Daily Mail and Middle East Eye columnist Peter Oborne and BBC journalist Anna Meisel reported on Tuesday that the UAE listed the Cordoba Foundation as being linked to terrorism on a database used by HSBC.
The Cordoba Foundation is a UK-based organisation that says it works to improve dialogue between Islam and the West. The group had its bank account unceremonially closed in July last year, as did its chief executive Anas al-Tikriti along with several other prominent British Muslim individuals and organisations.
Oborne said that the word terrorism was listed next to the Cordoba Foundation on WorldCheck, a private database owned by the global financial information company Thomson Reuters that is used by 49 of the world's largest 50 banks to help them make risk assessments relating to new or existing account holders.
“I’m now entering the Cordoba Foundation into the WorldCheck website, it’s loading now, it’s come up,” Oborne said on "HSBC, Muslims, and Me", to be aired at 2000 BST Tuesday on BBC Radio 4. “And in red the first word I see is ‘terrorism’. Actually two things, Cordoba Foundation and above it terrorism in dark red.”
“It’s reportedly listed as a terrorist organisation by the cabinet of UAE - the United Arab Emirates. So this designation by the UAE has caused the Cordoba Foundation to be linked to terrorism on this website.”
Sources in the WorldCheck database that backed up the accusation linking the Cordoba Foundation to terrorism included official UAE news agency WAM and anonymous online blog Global Muslim Brotherhood Watch.
At the time of the bank account closures last year Tikriti suggested that the UAE, which he said held a significant stake in HSBC, may have played a role in the bank's decision to close several accounts owned by him, his wife and two teenage children.
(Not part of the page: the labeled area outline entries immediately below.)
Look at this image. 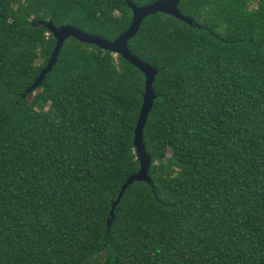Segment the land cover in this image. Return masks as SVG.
<instances>
[{
  "label": "trees",
  "instance_id": "trees-1",
  "mask_svg": "<svg viewBox=\"0 0 264 264\" xmlns=\"http://www.w3.org/2000/svg\"><path fill=\"white\" fill-rule=\"evenodd\" d=\"M142 8L162 0H129ZM146 18L131 53L158 70L134 146L146 77L109 42L127 0H0V264H264V1L181 0ZM42 22L43 24H40Z\"/></svg>",
  "mask_w": 264,
  "mask_h": 264
},
{
  "label": "water",
  "instance_id": "water-1",
  "mask_svg": "<svg viewBox=\"0 0 264 264\" xmlns=\"http://www.w3.org/2000/svg\"><path fill=\"white\" fill-rule=\"evenodd\" d=\"M180 1L181 0H162L152 5L139 8L135 6L133 3H131L129 0H127V4L132 9L133 12V21L130 28L113 42H109L98 36L86 34L75 27H69V26L57 27L53 22H49L45 24V27L55 37L57 44L46 67L40 73L36 82L28 90V93H32L36 89H38L42 85L45 77L53 71V69L55 68L58 62V58L62 51L64 43L70 38H74L86 44L95 45L101 49L110 51L115 55H121L126 61H128L136 68H138L146 77L143 105L135 129V138H134V146L136 148L137 158L140 163V170L137 174L132 175L121 187L117 200L112 204L109 224L113 222L116 207L120 204L126 190L135 182L150 183L149 172H150L152 160L146 151V147L143 139V133H144V127L148 121L149 115L153 109L154 102L157 98V94L155 93L154 90V83L159 72L157 69L152 67L147 62H144L138 59L137 57H135L129 49V42L138 34L143 21L146 18L156 15L158 13H165L178 20L192 24L191 20L187 19L181 14L179 10ZM40 24L43 23L40 22Z\"/></svg>",
  "mask_w": 264,
  "mask_h": 264
}]
</instances>
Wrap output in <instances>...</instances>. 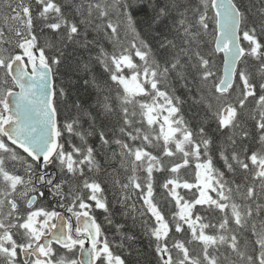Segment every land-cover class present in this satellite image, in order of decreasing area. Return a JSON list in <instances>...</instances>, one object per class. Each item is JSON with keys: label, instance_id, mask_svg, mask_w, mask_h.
<instances>
[{"label": "snow or ice", "instance_id": "snow-or-ice-1", "mask_svg": "<svg viewBox=\"0 0 264 264\" xmlns=\"http://www.w3.org/2000/svg\"><path fill=\"white\" fill-rule=\"evenodd\" d=\"M0 264H264V0H0Z\"/></svg>", "mask_w": 264, "mask_h": 264}]
</instances>
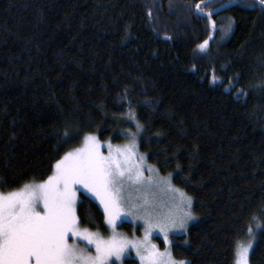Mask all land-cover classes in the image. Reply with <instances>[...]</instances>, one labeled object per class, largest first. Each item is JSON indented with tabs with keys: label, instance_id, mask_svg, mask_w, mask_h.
Instances as JSON below:
<instances>
[{
	"label": "trees",
	"instance_id": "trees-1",
	"mask_svg": "<svg viewBox=\"0 0 264 264\" xmlns=\"http://www.w3.org/2000/svg\"><path fill=\"white\" fill-rule=\"evenodd\" d=\"M129 120L150 164L193 200L174 257L236 264L251 229L250 264H264V8L0 0V192L46 180L85 135L123 143ZM78 218L107 233L85 195Z\"/></svg>",
	"mask_w": 264,
	"mask_h": 264
},
{
	"label": "snow or ice",
	"instance_id": "snow-or-ice-1",
	"mask_svg": "<svg viewBox=\"0 0 264 264\" xmlns=\"http://www.w3.org/2000/svg\"><path fill=\"white\" fill-rule=\"evenodd\" d=\"M264 5V0H260ZM197 9L200 5H196ZM215 28V24L212 25ZM230 31V26L229 29ZM207 41L200 45L207 47ZM130 118L134 116L129 113ZM139 130V125L137 124ZM69 133L65 132V137ZM95 135H85L82 147L68 152L53 166L52 174L41 183L23 185L19 190L0 192V264H112L121 260L129 247L147 264H187L174 258L170 247L161 252L149 243V235L159 230L164 243L170 245L169 231H183L194 219L192 200L184 192L171 186L170 178H149L148 183L164 184L178 197L176 211L163 215L155 213L147 201L133 203L124 197L125 182L144 181L145 157L137 156L136 138L114 151L109 144L108 155L101 151ZM150 173L154 170L148 168ZM83 189L103 207L105 223L113 235L105 240L99 232L82 228L76 213L77 192ZM143 219L146 230L144 241H129L115 232L121 217ZM72 243H69V238ZM251 239V229H249ZM77 241H86L94 254ZM252 244H237L236 264H248Z\"/></svg>",
	"mask_w": 264,
	"mask_h": 264
},
{
	"label": "rangeland",
	"instance_id": "rangeland-1",
	"mask_svg": "<svg viewBox=\"0 0 264 264\" xmlns=\"http://www.w3.org/2000/svg\"><path fill=\"white\" fill-rule=\"evenodd\" d=\"M129 123H132L133 126L135 125L130 120H129ZM142 132H143V128L140 127V129L138 130L136 125H135V130H133V129L125 130V132H123V135L125 137V140L123 143H114L111 140L102 141L99 139V137L97 135H95V136H97V138L99 139V141L102 145V147H101L102 153L104 155H108L109 149L107 146L109 144L112 145L113 151L116 148H123L130 143L132 135H135V138H136V149H135L136 155L145 157L144 165H143L145 168L144 181L141 184H131L129 182H125V187H124V192H123L124 197L126 199L128 197H131L133 203H144L145 201H147L149 203V205L154 209L155 213L160 214V215H163L169 211H176V204L178 202V197L176 196V194L173 193L172 191L167 190V186L164 184H157V183H151L150 184V183H148V179L150 177L153 179H155V177H157V176L162 178V179H169L170 178V183H171L172 188L177 189L175 187V185H173L171 177H163L162 175H160L159 172L157 171V169L150 164V162L148 160V156L146 154L142 153V151L140 150V139H141ZM82 144H83V141L80 144V146H78L77 148L82 147ZM77 148H75V149H77ZM75 149H73L71 151H74ZM71 151H69V152H71ZM148 168H152L154 171L150 173L149 171H147ZM34 183H41V182H34ZM82 195H85V196L89 197L90 199H92L94 202H96L100 206L102 211L104 212L103 207L100 205L99 201L96 200V198L94 196H92L90 193H87L83 189H81L80 191L77 192V200H76L77 216H78V204L82 198ZM193 206L194 205H193V200H192L191 212H192L193 217H195ZM196 222H197V219L195 217L194 219L188 221L187 226H186V230L169 231L168 232V238H169V241L171 242L170 245H166L164 243V236L161 232H159V230H153L150 233L149 238H148L149 243L156 245L157 248L161 252H163L165 250V248H167V247H170L171 251H172L173 245L176 242L177 237H180V236L187 234L190 227L192 225H194ZM124 224H129V225L133 226V229L131 230V232H128V231H126V229L121 228ZM145 230H146V225H145L143 219H137V218H134L133 216H128V217H121V219L117 221V227L115 229V232L118 235V237L127 238L129 241H144ZM99 233L101 234V236L105 240L110 239L113 235V231L108 225H107V233H101V232H99ZM249 242L252 244V247H253L254 239L252 237H251V239H250V237L247 238L241 244L247 245ZM69 243H72L71 237L69 238ZM77 243L81 247H87L94 254V251H95L94 248L90 245H87L86 241H77ZM253 248H251L249 251L248 264H250V258H251V253L253 251ZM172 253H173V251H172ZM129 259L136 260L138 262V264H147V261L146 260L142 261L140 256L137 255L136 249L132 248V247H129L127 249V251L124 253L121 260H115V258H113L112 264H125L126 261ZM187 264H189L188 261H187Z\"/></svg>",
	"mask_w": 264,
	"mask_h": 264
},
{
	"label": "flooded vegetation",
	"instance_id": "flooded-vegetation-1",
	"mask_svg": "<svg viewBox=\"0 0 264 264\" xmlns=\"http://www.w3.org/2000/svg\"><path fill=\"white\" fill-rule=\"evenodd\" d=\"M236 1H238V2H250V1H254L255 3H257V1L256 0H236ZM260 1V0H259ZM258 4V3H257ZM259 5V4H258ZM260 6V5H259ZM263 8V7H262Z\"/></svg>",
	"mask_w": 264,
	"mask_h": 264
},
{
	"label": "water",
	"instance_id": "water-1",
	"mask_svg": "<svg viewBox=\"0 0 264 264\" xmlns=\"http://www.w3.org/2000/svg\"><path fill=\"white\" fill-rule=\"evenodd\" d=\"M257 1V3L261 6V7H263L264 8V5H262L261 3H260V1L259 0H256Z\"/></svg>",
	"mask_w": 264,
	"mask_h": 264
}]
</instances>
The UAE listed the Cordoba Foundation as a terrorist organisation in November last year, along with a number of other groups including the Muslim Brotherhood, a group Tikriti is widely reported as having links with, although he denies any official affiliation.
Oborne went on to link the bank account closures to the UK government review of the Muslim Brotherhood, which was commissioned in April last year, allegedly under pressure from Gulf allies the UAE and Saudi Arabia, and is still yet to be published.
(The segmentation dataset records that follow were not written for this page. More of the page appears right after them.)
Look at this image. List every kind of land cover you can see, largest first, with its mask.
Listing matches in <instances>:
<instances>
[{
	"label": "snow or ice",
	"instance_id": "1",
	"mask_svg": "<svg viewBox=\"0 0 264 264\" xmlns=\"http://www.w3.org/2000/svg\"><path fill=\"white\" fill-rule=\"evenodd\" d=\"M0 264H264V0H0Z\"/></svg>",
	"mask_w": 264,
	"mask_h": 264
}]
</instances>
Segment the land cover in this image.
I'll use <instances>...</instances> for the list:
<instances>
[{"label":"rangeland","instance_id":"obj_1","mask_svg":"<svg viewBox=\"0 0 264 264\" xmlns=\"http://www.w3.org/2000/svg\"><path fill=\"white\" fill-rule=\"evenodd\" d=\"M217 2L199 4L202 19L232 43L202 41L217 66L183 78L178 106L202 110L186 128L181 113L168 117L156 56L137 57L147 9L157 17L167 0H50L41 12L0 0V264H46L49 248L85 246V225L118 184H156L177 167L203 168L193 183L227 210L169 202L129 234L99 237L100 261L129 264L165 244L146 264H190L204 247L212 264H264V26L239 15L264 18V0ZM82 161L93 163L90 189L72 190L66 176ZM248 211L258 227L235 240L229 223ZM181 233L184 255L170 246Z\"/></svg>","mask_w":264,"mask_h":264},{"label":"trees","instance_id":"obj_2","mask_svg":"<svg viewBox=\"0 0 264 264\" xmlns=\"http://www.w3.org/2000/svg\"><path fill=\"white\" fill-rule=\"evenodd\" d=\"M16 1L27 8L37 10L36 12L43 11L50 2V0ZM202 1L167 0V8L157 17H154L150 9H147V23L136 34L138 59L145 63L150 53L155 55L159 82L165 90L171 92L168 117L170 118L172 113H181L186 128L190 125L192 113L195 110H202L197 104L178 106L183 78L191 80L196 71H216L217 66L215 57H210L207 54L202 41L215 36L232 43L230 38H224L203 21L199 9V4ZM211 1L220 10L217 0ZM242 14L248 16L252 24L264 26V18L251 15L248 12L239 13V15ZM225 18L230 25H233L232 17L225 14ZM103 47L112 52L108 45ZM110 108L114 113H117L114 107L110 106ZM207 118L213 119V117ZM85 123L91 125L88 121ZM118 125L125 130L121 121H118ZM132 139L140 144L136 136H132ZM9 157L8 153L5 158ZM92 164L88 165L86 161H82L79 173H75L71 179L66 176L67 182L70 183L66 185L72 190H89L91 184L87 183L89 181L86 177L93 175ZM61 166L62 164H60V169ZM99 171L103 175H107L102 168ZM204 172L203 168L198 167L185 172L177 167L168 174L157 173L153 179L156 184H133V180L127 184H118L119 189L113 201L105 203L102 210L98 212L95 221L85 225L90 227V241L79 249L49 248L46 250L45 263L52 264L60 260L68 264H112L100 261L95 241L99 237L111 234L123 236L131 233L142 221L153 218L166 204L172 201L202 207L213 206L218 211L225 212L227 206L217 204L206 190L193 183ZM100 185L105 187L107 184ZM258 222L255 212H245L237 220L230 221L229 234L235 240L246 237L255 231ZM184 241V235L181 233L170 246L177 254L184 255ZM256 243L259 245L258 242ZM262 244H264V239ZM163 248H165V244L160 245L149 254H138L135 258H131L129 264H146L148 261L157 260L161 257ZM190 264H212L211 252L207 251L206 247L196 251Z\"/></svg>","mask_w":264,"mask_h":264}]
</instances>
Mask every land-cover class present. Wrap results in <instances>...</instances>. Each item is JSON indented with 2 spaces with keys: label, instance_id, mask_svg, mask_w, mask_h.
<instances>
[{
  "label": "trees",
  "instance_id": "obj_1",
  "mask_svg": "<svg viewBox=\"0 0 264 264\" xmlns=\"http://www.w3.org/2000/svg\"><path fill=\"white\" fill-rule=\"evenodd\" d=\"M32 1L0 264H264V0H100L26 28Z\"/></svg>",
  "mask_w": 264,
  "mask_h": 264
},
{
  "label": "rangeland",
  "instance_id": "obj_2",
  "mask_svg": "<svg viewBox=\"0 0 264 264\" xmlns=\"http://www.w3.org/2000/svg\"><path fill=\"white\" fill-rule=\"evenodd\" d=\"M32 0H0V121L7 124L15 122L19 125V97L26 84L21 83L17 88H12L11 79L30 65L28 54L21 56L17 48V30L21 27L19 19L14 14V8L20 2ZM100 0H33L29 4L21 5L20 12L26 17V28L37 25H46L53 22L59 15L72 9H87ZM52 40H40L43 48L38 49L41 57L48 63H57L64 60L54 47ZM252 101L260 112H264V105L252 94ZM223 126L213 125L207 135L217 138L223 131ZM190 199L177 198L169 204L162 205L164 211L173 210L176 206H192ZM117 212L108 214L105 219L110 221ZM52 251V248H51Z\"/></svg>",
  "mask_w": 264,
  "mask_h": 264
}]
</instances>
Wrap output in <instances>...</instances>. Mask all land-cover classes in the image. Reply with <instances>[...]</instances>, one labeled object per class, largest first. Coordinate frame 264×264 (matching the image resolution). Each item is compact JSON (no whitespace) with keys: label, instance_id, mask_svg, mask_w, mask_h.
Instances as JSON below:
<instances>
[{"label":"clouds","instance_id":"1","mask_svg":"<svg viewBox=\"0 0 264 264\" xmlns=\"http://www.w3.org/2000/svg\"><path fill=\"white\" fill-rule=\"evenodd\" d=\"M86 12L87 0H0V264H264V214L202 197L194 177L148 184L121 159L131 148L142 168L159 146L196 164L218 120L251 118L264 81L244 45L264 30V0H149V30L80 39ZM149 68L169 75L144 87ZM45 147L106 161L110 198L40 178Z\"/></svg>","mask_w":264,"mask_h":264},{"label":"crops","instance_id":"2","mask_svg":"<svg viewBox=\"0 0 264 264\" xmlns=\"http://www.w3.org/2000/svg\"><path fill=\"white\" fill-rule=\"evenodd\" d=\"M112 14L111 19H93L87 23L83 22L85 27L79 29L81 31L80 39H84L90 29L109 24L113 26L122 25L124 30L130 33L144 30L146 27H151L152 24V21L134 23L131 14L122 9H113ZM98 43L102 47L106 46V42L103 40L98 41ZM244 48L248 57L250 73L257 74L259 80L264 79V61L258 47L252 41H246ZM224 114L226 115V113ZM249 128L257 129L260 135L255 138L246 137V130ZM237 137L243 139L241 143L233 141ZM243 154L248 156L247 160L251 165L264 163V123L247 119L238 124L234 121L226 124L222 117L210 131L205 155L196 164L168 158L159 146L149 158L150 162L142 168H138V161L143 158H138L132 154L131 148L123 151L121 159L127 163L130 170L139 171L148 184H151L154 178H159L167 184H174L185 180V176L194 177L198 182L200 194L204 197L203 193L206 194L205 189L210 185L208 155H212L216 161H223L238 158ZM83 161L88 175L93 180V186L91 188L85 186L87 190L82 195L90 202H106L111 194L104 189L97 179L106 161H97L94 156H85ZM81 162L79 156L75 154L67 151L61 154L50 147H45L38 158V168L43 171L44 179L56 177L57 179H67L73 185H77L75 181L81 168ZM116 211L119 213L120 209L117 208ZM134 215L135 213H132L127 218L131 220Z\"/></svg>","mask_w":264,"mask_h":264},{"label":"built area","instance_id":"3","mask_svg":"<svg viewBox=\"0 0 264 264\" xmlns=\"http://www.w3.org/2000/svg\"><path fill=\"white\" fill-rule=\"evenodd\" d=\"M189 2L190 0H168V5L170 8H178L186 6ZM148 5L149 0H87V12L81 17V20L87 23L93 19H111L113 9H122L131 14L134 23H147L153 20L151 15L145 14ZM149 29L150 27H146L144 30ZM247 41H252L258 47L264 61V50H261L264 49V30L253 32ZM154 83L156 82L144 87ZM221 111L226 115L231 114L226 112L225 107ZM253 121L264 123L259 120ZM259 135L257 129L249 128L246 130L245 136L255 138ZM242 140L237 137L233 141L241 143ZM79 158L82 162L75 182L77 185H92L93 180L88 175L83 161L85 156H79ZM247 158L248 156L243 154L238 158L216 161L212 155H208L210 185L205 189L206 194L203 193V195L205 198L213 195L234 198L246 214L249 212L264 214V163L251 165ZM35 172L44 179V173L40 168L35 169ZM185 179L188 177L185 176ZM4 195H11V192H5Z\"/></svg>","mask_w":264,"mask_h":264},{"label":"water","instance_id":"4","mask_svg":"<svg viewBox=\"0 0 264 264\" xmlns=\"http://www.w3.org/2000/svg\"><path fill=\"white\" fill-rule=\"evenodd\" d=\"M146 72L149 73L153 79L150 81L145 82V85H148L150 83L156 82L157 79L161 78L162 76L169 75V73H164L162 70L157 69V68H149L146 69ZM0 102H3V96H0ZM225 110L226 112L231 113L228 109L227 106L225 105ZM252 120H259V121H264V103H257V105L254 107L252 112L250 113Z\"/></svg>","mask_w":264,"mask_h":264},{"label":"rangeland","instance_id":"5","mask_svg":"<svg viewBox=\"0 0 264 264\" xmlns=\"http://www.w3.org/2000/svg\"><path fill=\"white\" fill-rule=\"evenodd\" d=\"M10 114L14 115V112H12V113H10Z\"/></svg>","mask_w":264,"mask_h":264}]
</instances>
An unnamed senior official told Oborne that "there is a definite connection between the bank account closures and the review of the Brotherhood". Banking industry experts told the former chief political commentator at the Telegraph that the government review had "created an atmosphere of concern" but that there "was no pressure from the government to close accounts".
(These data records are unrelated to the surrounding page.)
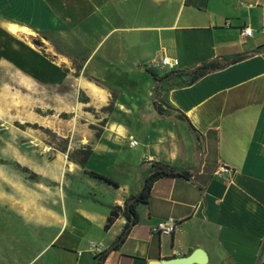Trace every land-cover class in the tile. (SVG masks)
<instances>
[{
  "label": "crops",
  "instance_id": "obj_1",
  "mask_svg": "<svg viewBox=\"0 0 264 264\" xmlns=\"http://www.w3.org/2000/svg\"><path fill=\"white\" fill-rule=\"evenodd\" d=\"M0 7L8 25L35 28L56 50L77 45L84 59L78 75L70 74L77 107L101 114L113 98L103 118L75 112L87 126L105 123L99 135L89 130L84 140L69 141L67 153L89 149L91 155L62 180L63 201L53 213L28 209L25 223L56 232L27 264H96L89 243L103 242L108 249L117 240L125 219L119 214L105 231L110 210L122 209L140 191L155 162L191 169L193 175L157 180L148 202L137 208L138 222L102 264H150L198 249L206 262L192 264H264V0H0ZM244 27L252 28L251 37L241 36ZM52 55V63L72 65L63 55ZM162 55L176 59L177 68H161ZM237 57L194 83L186 75L157 83L148 71L162 78ZM179 114L198 132V142ZM71 135L70 129L64 137ZM132 139L136 147L129 146ZM127 152L131 156L123 159ZM53 156L65 167L64 176L72 163L62 153ZM94 160L122 168L126 181L95 169ZM220 162L233 169L231 178L214 174ZM90 171L118 187L101 188L98 182L104 181ZM100 188L113 193L107 202L100 199ZM167 218L176 221L173 234L152 233V226ZM7 254L0 252L1 262Z\"/></svg>",
  "mask_w": 264,
  "mask_h": 264
},
{
  "label": "rangeland",
  "instance_id": "obj_2",
  "mask_svg": "<svg viewBox=\"0 0 264 264\" xmlns=\"http://www.w3.org/2000/svg\"><path fill=\"white\" fill-rule=\"evenodd\" d=\"M0 13L3 12L0 10ZM10 15L18 17L16 13ZM5 21L0 18V252L8 254L0 264H27L56 232L25 223L28 209L38 210L37 214L53 213L63 201L59 193L62 180L68 172L79 170L69 160L78 159L76 151L69 152L67 160L72 163L68 164L72 170L65 171L62 176L65 167L61 162L53 161V152L67 155L69 141L84 140L89 130L94 136L99 135L102 119L97 121V127L87 126V122L76 117L75 112H92V116L103 118L108 112L105 108L113 98L101 108V114L95 113L91 107H77L70 75L75 73L70 68L79 67L84 60L79 57L81 53L77 51V45L71 42L65 45V50H56L53 40L39 35L35 28H32L34 32L18 30L12 33ZM52 52L70 59L72 65L70 62L66 67L52 63ZM161 110L163 115L164 109ZM70 129L72 135L64 137ZM47 146L52 148L50 155L43 152ZM65 146L67 149L62 152ZM130 156L131 153H124L123 159ZM91 166L110 173L117 181H126L122 168L101 166L96 160ZM98 183L101 188L107 185ZM101 188L100 199L107 202L113 193Z\"/></svg>",
  "mask_w": 264,
  "mask_h": 264
},
{
  "label": "trees",
  "instance_id": "obj_3",
  "mask_svg": "<svg viewBox=\"0 0 264 264\" xmlns=\"http://www.w3.org/2000/svg\"><path fill=\"white\" fill-rule=\"evenodd\" d=\"M35 44L37 46H41V44L38 42H35ZM240 59L241 58L237 57L235 59L233 58L232 60H222V59L212 60L210 62L201 64V65L195 67L194 69H192L189 72L180 73L177 71H173L170 74H167L162 78H157V75L154 74V72L152 70H148V71L152 74L153 78L157 81V83L160 81L166 80L171 75H186L189 77L188 83H194L197 79H199V78H201V77H203V76H205L211 72L218 71V70L226 67L227 65L231 64L233 61H239ZM74 68H75V74L78 75L80 68L78 66L74 67ZM111 108H112V103H110L105 109L107 111H110ZM154 109L158 115L162 114V110L158 106V104H154ZM178 117L180 120L184 121L187 124L189 130L195 136V139L198 142V132L191 125V123L186 118V116H184L183 114H179ZM100 123H101V125H103L105 123V120H101ZM32 126L37 127L36 124H33ZM66 149H67V146H65V148L63 149L62 152H65ZM74 151H76V153L78 155V159L69 158V160L73 161L75 164H77L81 167H84L90 158L91 150H89V149H77ZM69 155L70 154L68 153L67 157H69ZM24 169L27 170V168H24ZM86 173L95 179L104 181L105 183L113 185L115 187H118V185H119L118 182H116L115 180H113L107 176H104V175H101V174H98L95 172H91V171L86 172ZM31 175L34 177L37 176V174H35V173H32ZM192 175H193V171L191 169L178 170V169H176L170 165L162 164L160 162L153 163L152 169L144 177L143 185H142L140 191L136 195L130 196L128 199H126L124 201V207L122 209L119 206H116L110 210L109 216L107 217L106 222L104 224V230L107 231L111 227V225L113 224L115 219H117L119 214H120L125 219L124 231L120 234V236L117 238V240L106 251H104L98 257V261L96 264H102L103 259L106 256V254L108 253V251L118 248L119 245L124 241V239L128 233V230L138 222L137 208L139 205L146 204L148 202L152 186L157 180L163 179V178L189 179Z\"/></svg>",
  "mask_w": 264,
  "mask_h": 264
},
{
  "label": "built area",
  "instance_id": "obj_4",
  "mask_svg": "<svg viewBox=\"0 0 264 264\" xmlns=\"http://www.w3.org/2000/svg\"><path fill=\"white\" fill-rule=\"evenodd\" d=\"M253 30L250 27H244L241 31L242 37H251ZM159 65L163 69L175 70L178 66V61L176 59L170 58L169 56L162 55L159 58ZM138 145L137 140H130L129 146L136 147ZM44 153L50 155L52 153V148L47 146L43 149ZM67 159V155L64 156ZM214 174L218 177L231 178L233 175V169L226 163L220 162L217 164ZM176 221L174 218H167L164 220L157 221L151 228L152 233L159 234L161 236H171L175 230ZM107 250V246L103 242L91 241L89 243L88 252L93 258H98L104 251Z\"/></svg>",
  "mask_w": 264,
  "mask_h": 264
},
{
  "label": "water",
  "instance_id": "obj_5",
  "mask_svg": "<svg viewBox=\"0 0 264 264\" xmlns=\"http://www.w3.org/2000/svg\"><path fill=\"white\" fill-rule=\"evenodd\" d=\"M193 262L205 263L206 254L203 250H196L193 254L187 257H178L171 259H163L160 262H150V264H192Z\"/></svg>",
  "mask_w": 264,
  "mask_h": 264
},
{
  "label": "bare ground",
  "instance_id": "obj_6",
  "mask_svg": "<svg viewBox=\"0 0 264 264\" xmlns=\"http://www.w3.org/2000/svg\"><path fill=\"white\" fill-rule=\"evenodd\" d=\"M8 30L12 33H15L16 31L20 30L24 33H29V30H27L26 28H18L16 25L13 24H9L8 25ZM72 169H68L67 171H71ZM63 173V172H62Z\"/></svg>",
  "mask_w": 264,
  "mask_h": 264
}]
</instances>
Tikriti told MEE in a statement that he was appauled by the closure of the bank accounts.
"The fact that an unknown entity provides information to third parties, in this case banks, on myself and my work which I have absolutely no control over and no say in confirming or refuting, without my knowledge and without having the capacity or ability to respond to, rectify or explain, is beyond belief," he said.
Tikriti added that it was "quite incredible" the UAE could designate the Cordoba Foundation a terrorist organisation, a group he said that operates "according to British company and financial laws". He demanded that "secretive profit-making entities such as WorldCheck be investigated, their sources exposed and the information they provide on customers be openly published and allowed to be challenged."
HSBC did not answer Oborne's questions about the account closures but did reiterate that "decisions to end a customer relationship are not taken lightly and are absolutely not based on the race or religion of a customer".
WorldCheck said in a statement that they only use "reputable sources" and that information on their database must be verified. It added that all decisions relating to account closures remain with the banks.